A stock with a $100 share price may be intimidating to many retail investors, because it seems very expensive. Some investors think that a triple-digit share price is bad, and they feel that a $5 stock has a better chance of doubling than the $100 stock. This is a misguided view, because the $5 stock might be considerably overvalued, and the $100 stock undervalued. The opposite also could be true as well, but share price alone is no sign of value. Market capitalization is a clearer indication of how the company is valued, and gives a better idea of the stock's value.
Real World Example
An example of where a high price may have made investors pause is Warren Buffett's Berkshire Hathaway (NYSE:BRK.A). In 1980, a share of Berkshire Hathaway sold for $340. The triple-digit share price would have made many investors think twice. However, Berkshire Class A shares are worth $173,300 each in 2013. The stock rose to those heights because the company, and Buffett, created shareholder value. At $173,300 per share, would you consider the stock expensive? The answer to that question does not depend on the dollar price of the shares.
Another example of a stock that has generated exceptional shareholder value is Microsoft (Nasdaq:MSFT). Microsoft's shares have split multiple times since its IPO in March 1986. Microsoft closed at $27.75 on its first day of trading, and is currently valued at $32.93 per share in 2013. That seems like a meager return over 20 years, but when all the splits are accounted for, a $27.75 investment in 1986 would be worth significantly more today. Because the stock did split, the share price in 2013 was $33, but each share also represented a much smaller piece of the company.

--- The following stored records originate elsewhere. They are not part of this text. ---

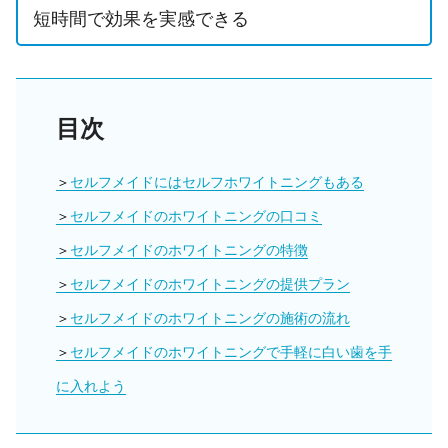
短時間で効果を実感できる
目次
セルフメイドにはセルフホワイトニングもある
セルフメイドのホワイトニングの口コミ
セルフメイドのホワイトニングの特徴
セルフメイドのホワイトニングの提供プラン
セルフメイドのホワイトニングの施術の流れ
セルフメイドのホワイトニングで手軽に白い歯を手
に入れよう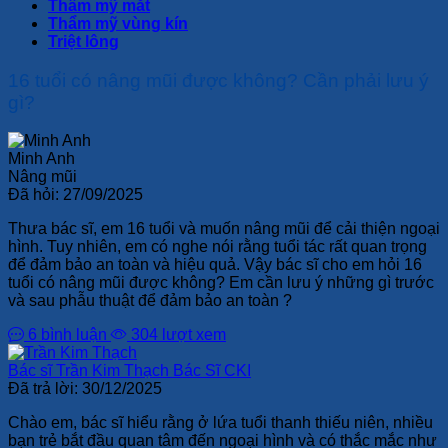
Thẩm mỹ mắt
Thẩm mỹ vùng kín
Triệt lông
16 tuổi có nâng mũi được không? Cần phải lưu ý
gì?
Minh Anh
Nâng mũi
Đã hỏi:
27/09/2025
Thưa bác sĩ, em 16 tuổi và muốn nâng mũi để cải thiện ngoại
hình. Tuy nhiên, em có nghe nói rằng tuổi tác rất quan trọng
để đảm bảo an toàn và hiệu quả. Vậy bác sĩ cho em hỏi 16
tuổi có nâng mũi được không? Em cần lưu ý những gì trước
và sau phẫu thuật để đảm bảo an toàn ?
6 bình luận
304 lượt xem
Bác sĩ Trần Kim Thạch
Bác Sĩ CKI
Đã trả lời:
30/12/2025
Chào em, bác sĩ hiểu rằng ở lứa tuổi thanh thiếu niên, nhiều
bạn trẻ bắt đầu quan tâm đến ngoại hình và có thắc mắc như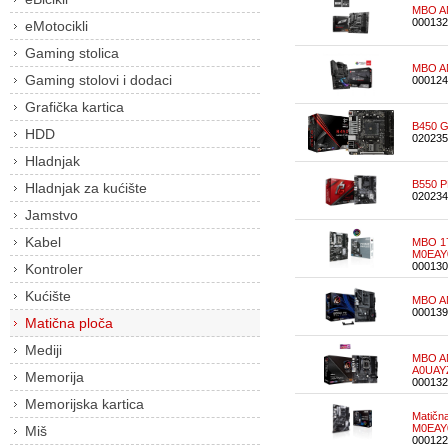
MBO AM
000132
eMotocikli
Gaming stolica
MBO A
Gaming stolovi i dodaci
000124
Grafička kartica
B450 
HDD
020235
Hladnjak
B550 
Hladnjak za kućište
020234
Jamstvo
Kabel
MBO 1
M0EAY
000130
Kontroler
Kućište
MBO A
000139
Matična ploča
Mediji
MBO A
A0UAY
Memorija
000132
Memorijska kartica
Matičn
M0EAY
Miš
000122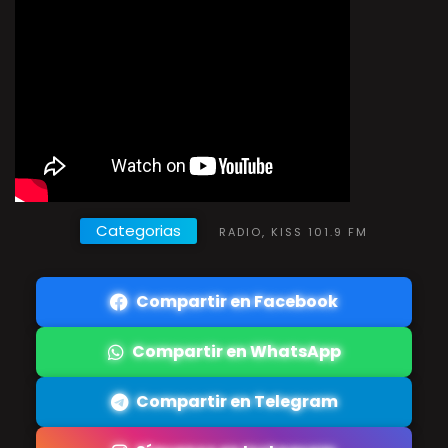
Categorias
RADIO, KISS 101.9 FM
Compartir en Facebook
Compartir en WhatsApp
Compartir en Telegram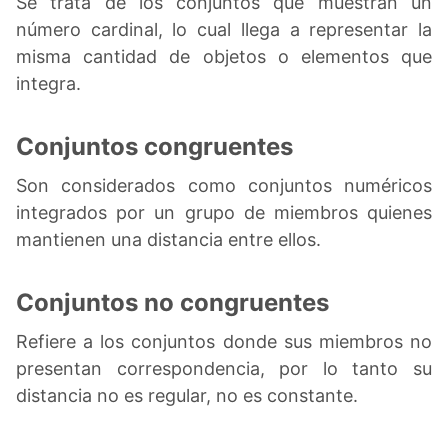
Se trata de los conjuntos que muestran un
número cardinal, lo cual llega a representar la
misma cantidad de objetos o elementos que
integra.
Conjuntos congruentes
Son considerados como conjuntos numéricos
integrados por un grupo de miembros quienes
mantienen una distancia entre ellos.
Conjuntos no congruentes
Refiere a los conjuntos donde sus miembros no
presentan correspondencia, por lo tanto su
distancia no es regular, no es constante.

Microsoft and Berkshire both produced stellar returns for investors, but one decided to split several times, while the other did not. Does this make one more expensive than the other now? No - if either should be considered expensive or cheap, it should be based on the underlying fundamentals, not the share prices.
Conclusion
Some investors may focus on share price when looking at a stock, because it is the most visible number in the financial press. Investors should not get fixated on share price alone, because companies can change share prices dramatically through stock splits, reverse splits and stock dividends without changing fundamentals. Dig a little deeper when thinking about your next investment, and remember that a stock with a high price can go much higher under the right circumstances, just as a stock with a low price can sink even further if it isn't really a good value.